Three additional developers were “hunted” at MetroTech Center: JPMorgan Chase, Forest City Ratner Companies and the Downtown Brooklyn Partnership. Chase received tens of millions of dollars in subsidies for its MetroTech offices that were to bring 5,000 office jobs to the area. Ratner, who despite having received over $675M in government aid, currently employs only 430 workers, a far gap from the 17,000 jobs cited, and has broken a host of other community benefit pledges.

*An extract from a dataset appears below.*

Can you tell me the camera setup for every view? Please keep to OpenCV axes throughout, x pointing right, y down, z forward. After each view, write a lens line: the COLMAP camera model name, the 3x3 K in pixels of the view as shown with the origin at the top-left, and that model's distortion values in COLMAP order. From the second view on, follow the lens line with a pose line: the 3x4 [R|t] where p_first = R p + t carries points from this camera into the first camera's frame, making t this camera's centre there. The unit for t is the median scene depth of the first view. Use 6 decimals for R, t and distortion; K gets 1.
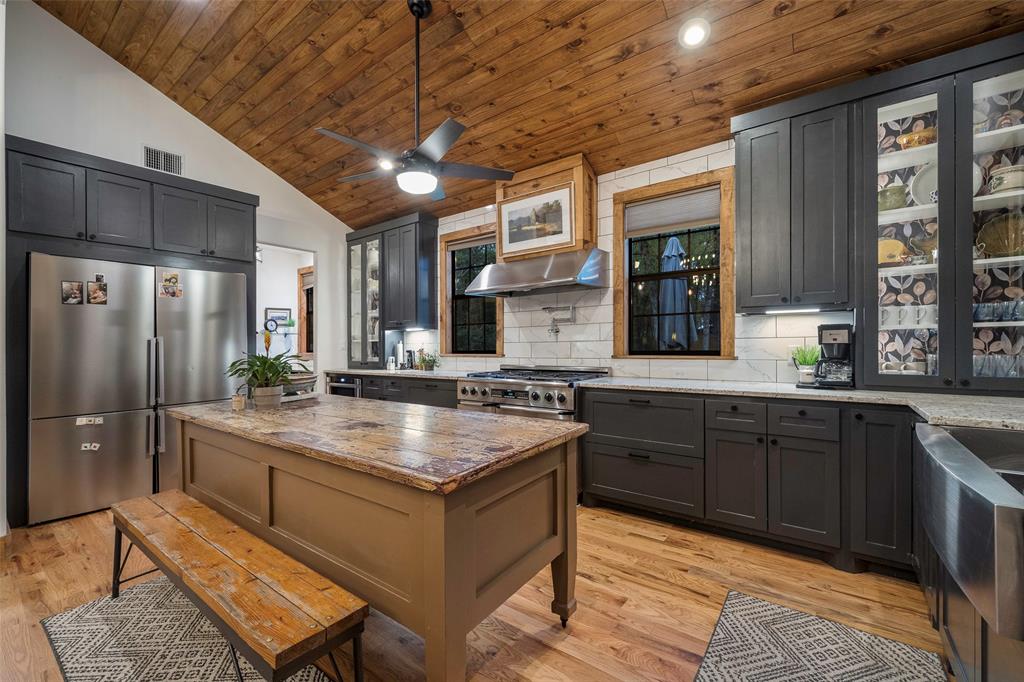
lens RADIAL K [[430.5, 0, 525.9], [0, 430.5, 347.1], [0, 0, 1]] dist [-0.000276, 0.000078]
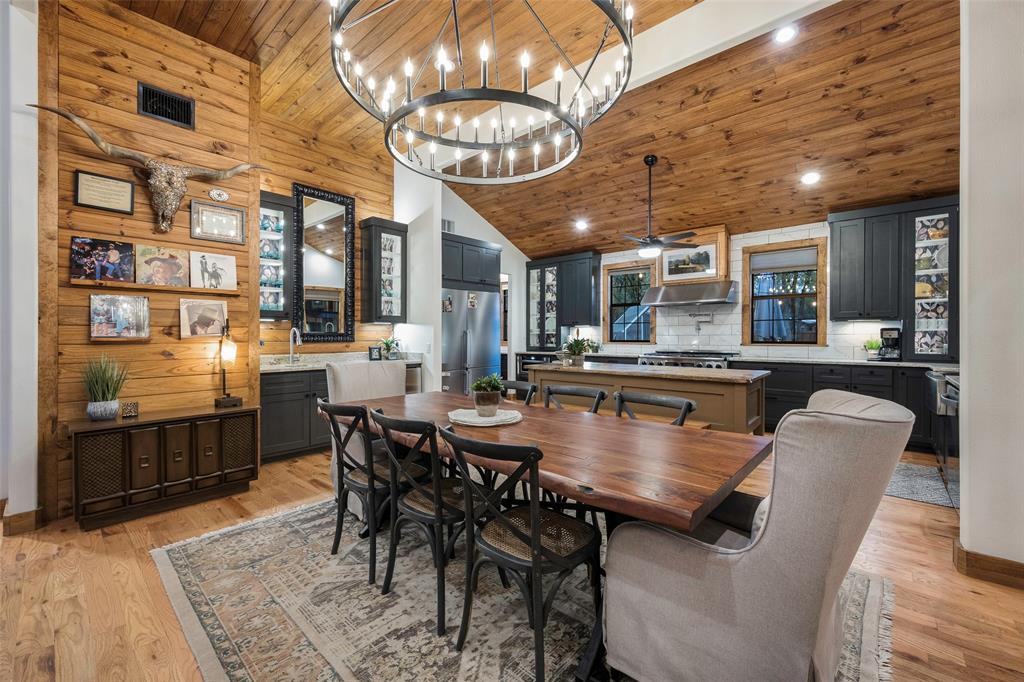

The job search stop that residents really had their eyes on is that of the Downtown Brooklyn Partnership. Joe Chan, known as the main cheerleader of the area’s “redevelopment.” FUREE members hand-delivered a letter to the Partnership requesting that they hold developers accountable, including those that sit on their board, commit to transparency and develop better ways to ensure community-involvement in decision-making in area developments.
The letter also demanded that Chan co-create a jobs plan with community residents and make public the number of actual jobs created in the community, including how many of the jobs provide living wages, are permanent and are full-time much like how they promote luxury condominium developments on their website. It also demanded the preservation of small businesses, the creation of small-business protection fund and help small businesses find affordable space in the area.